О том же — нехватке ресурсов для обработки уже имеющихся данных — говорит и социолог, научный руководитель Kazakhstan Sociology Lab Дмитрий Серебренников. Доступ к данным прошлых лет есть, благодаря большому количеству инициатив гражданского общества, но их «невозможно прожевать».
— Закрытие данных пока для нас не критично — резюмирует Серебренников. — Да, какое-то количество важных для нас полей закрывается, но в пустотах иногда можно найти интересные точки, в которые можно влезть и сделать там интересную работу. И эти возможности сохранятся и дальше. Сейчас вопрос больше в финансировании, в наличии ресурсов для реализации возможностей.

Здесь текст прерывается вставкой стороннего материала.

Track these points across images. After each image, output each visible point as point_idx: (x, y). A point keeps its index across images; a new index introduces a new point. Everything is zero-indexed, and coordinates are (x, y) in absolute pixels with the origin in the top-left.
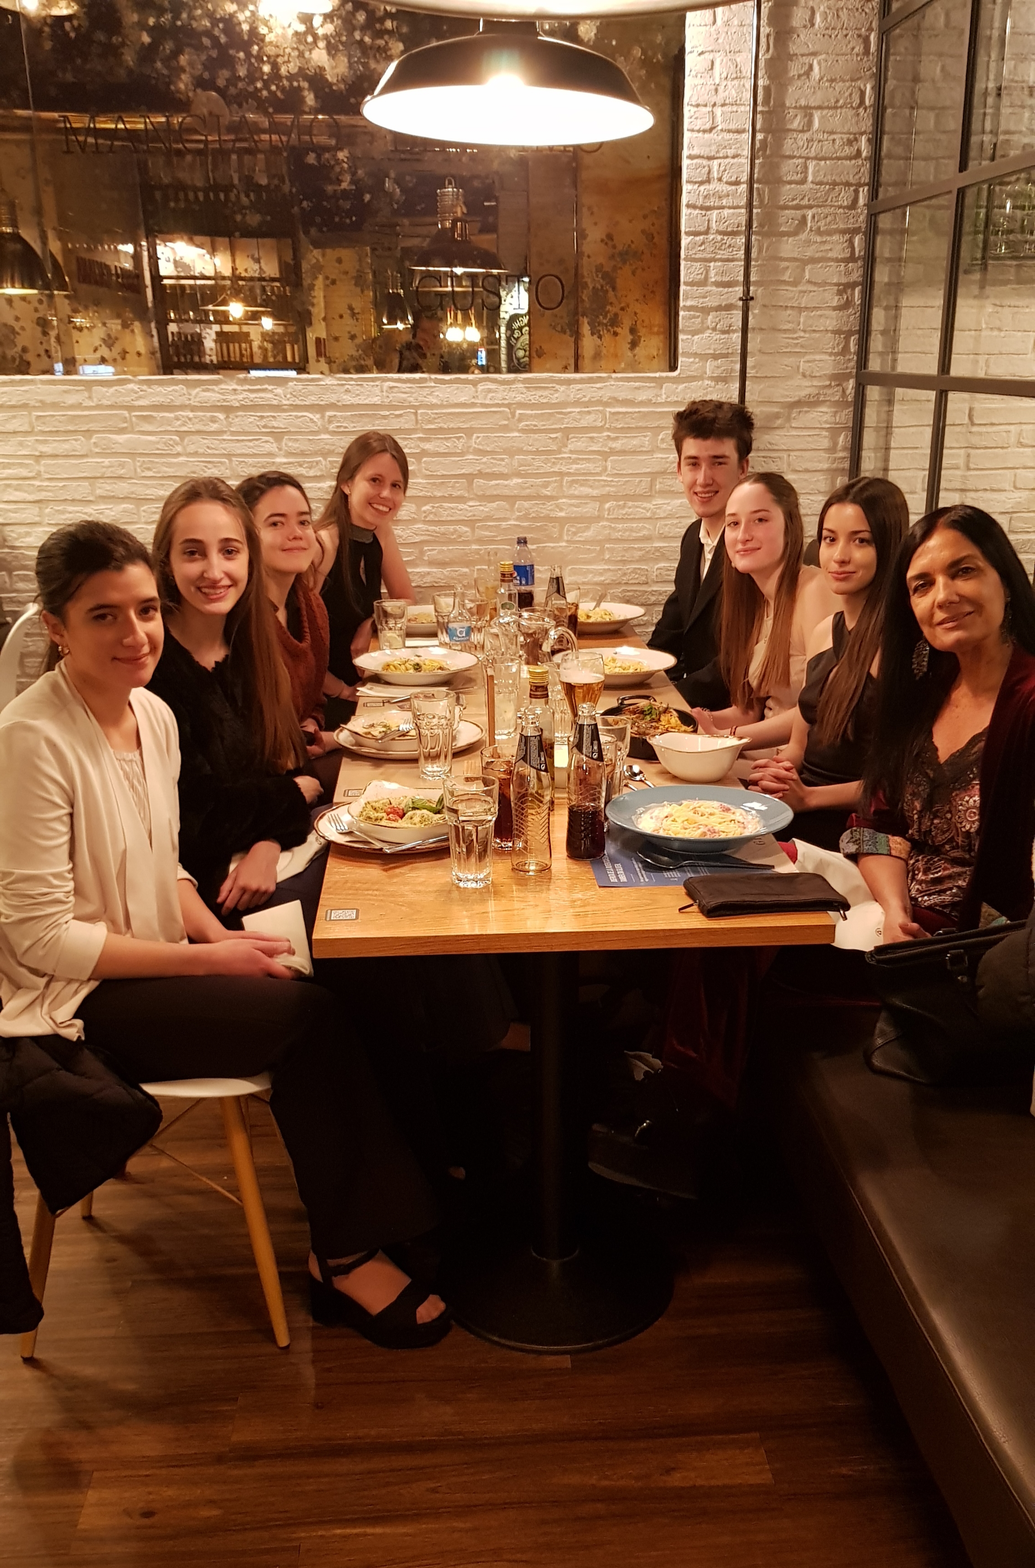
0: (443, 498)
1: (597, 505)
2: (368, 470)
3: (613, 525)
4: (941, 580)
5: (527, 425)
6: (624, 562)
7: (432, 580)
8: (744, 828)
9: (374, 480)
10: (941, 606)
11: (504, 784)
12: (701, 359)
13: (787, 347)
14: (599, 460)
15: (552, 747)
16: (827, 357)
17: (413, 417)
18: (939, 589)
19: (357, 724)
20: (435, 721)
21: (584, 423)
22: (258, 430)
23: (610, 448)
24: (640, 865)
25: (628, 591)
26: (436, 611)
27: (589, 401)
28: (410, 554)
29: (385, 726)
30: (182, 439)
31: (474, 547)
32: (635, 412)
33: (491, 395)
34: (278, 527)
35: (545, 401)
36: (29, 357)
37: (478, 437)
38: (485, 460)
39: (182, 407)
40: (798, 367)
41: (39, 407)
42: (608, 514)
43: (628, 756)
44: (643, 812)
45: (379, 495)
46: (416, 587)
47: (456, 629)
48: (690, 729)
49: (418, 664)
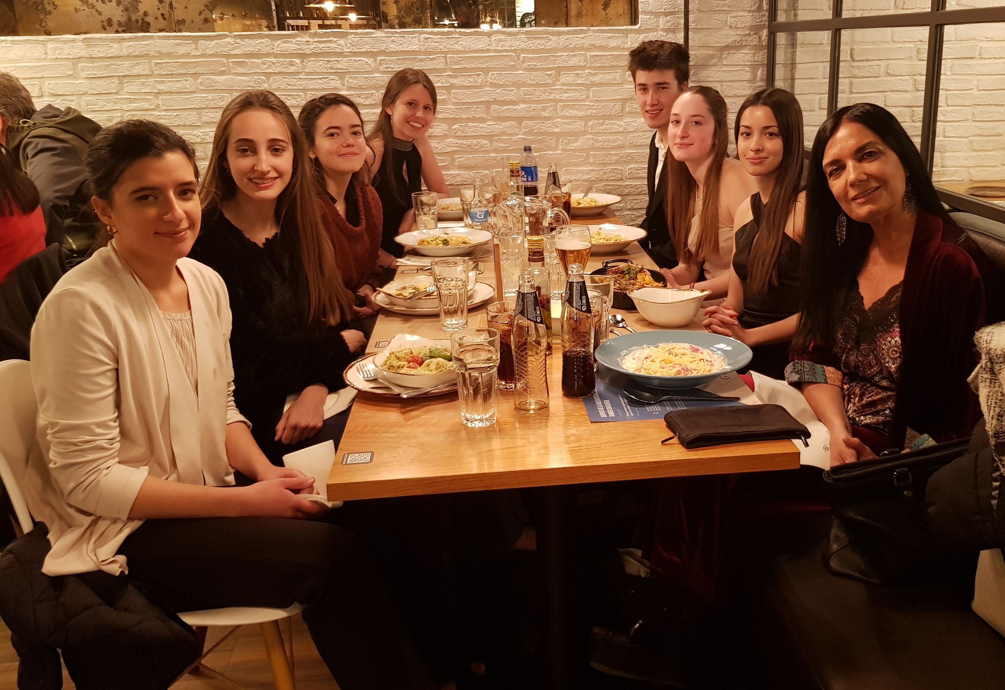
0: (468, 120)
1: (583, 123)
2: (405, 97)
3: (595, 138)
4: (850, 164)
5: (529, 65)
6: (605, 164)
7: (462, 179)
8: (712, 365)
9: (410, 104)
10: (852, 185)
11: (505, 335)
12: (655, 16)
13: (717, 7)
14: (584, 90)
15: (548, 302)
16: (747, 14)
17: (443, 60)
18: (849, 172)
19: (392, 288)
20: (453, 283)
21: (571, 63)
22: (326, 71)
23: (591, 82)
24: (626, 401)
25: (608, 185)
26: (461, 200)
27: (575, 47)
28: (444, 161)
29: (414, 288)
30: (268, 79)
31: (493, 155)
32: (609, 55)
33: (501, 43)
34: (334, 137)
35: (542, 47)
36: (148, 19)
37: (493, 74)
38: (498, 91)
39: (268, 55)
40: (726, 21)
41: (158, 56)
42: (591, 130)
43: (612, 307)
44: (627, 354)
45: (414, 115)
46: (450, 185)
47: (476, 213)
48: (661, 284)
49: (446, 240)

Практически все участники дискуссии отметили, что сейчас более острой проблемой, чем постепенное закрытие данных в России, является снижение финансирования исследований, связанных с Россией. Международное академическое сообщество отреагировало на события 2022 года и оказало большую поддержку уехавшим из России учёным; журналистам, которым требовалась релокация, были выделены гранты для работы. Но спустя два с половиной года этот вопрос как будто уже не находится в фокусе внимания — и финансирование снижается.
А российские учёные и аналитики данных, переехавшие в другие страны, вступают чуть ли не в вынужденную конкуренцию за ресурсы с представителями местных академических сообществ.
Можно подытожить, что исследование России в условиях закрытых данных и противодействия со стороны государства — задача непростая, но выполнимая. Есть возможность использовать альтернативные источники данных, анализировать уже накопленные, искать лазейки в возводимых барьерах, но для этого требуется более глубокая кооперация с международными коллегами и рост интереса со стороны иностранного академического сообщества к социальным и экономическим процессам, происходящим внутри России.